BMC Medical Informatics and Decision Making 2008, 8:50  doi:10.1186/1472-6947-8-50

Published: 5 November 2008



The medical history is acknowledged as the sine qua non for quality medical care because recognizing problems is pre-requisite for managing them. Medical histories typically are incomplete and inaccurate, however. We show here that computers are a solution to this issue of information gathering about patients. Computers can be programmed to acquire more complete medical histories with greater detail across a range of acute and chronic issues than physician histories.


Histories were acquired by physicians in the usual way and by a computer program interacting directly with patients. Decision-making of what medical issues were queried by computer were made internally by the software, including determination of the chief complaint. The selection of patients was from admissions to the Robert-Bosch-Hospital, Stuttgart, Germany by convenience sampling. Physician-acquired and computer-acquired histories were compared on a patient-by-patient basis for 45 patients.
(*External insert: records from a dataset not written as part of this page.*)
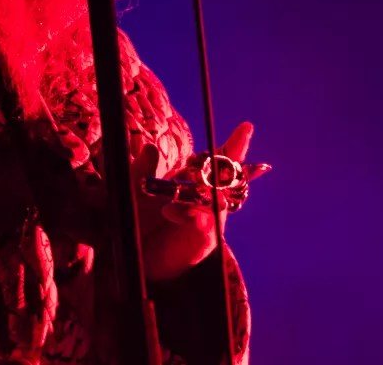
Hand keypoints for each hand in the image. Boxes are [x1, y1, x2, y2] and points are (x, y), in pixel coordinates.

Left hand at [133, 122, 263, 283]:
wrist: (140, 255)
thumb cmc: (142, 217)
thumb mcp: (136, 189)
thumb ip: (141, 169)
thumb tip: (149, 147)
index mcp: (194, 182)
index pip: (217, 160)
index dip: (234, 144)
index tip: (247, 127)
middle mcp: (208, 199)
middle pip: (228, 178)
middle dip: (234, 162)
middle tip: (241, 143)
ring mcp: (210, 219)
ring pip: (217, 200)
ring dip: (206, 190)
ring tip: (187, 182)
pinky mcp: (204, 240)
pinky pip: (203, 224)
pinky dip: (188, 215)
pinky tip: (170, 212)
The computer histories reported 160 problems not recorded in physician histories or slightly more than 3.5 problems per patient. However, physicians but not the computer reported 13 problems. The data show that computer histories reported problems across a range of organ systems, that the problems detected by computer but not physician histories were both acute and chronic and that the computer histories detected a significant number of issues important for preventing further morbidity.


A combination of physician and computer-acquired histories, in non-emergent situations, with the latter available to the physician at the time he or she sees the patient, is a far superior method for collecting historical data than the physician interview alone.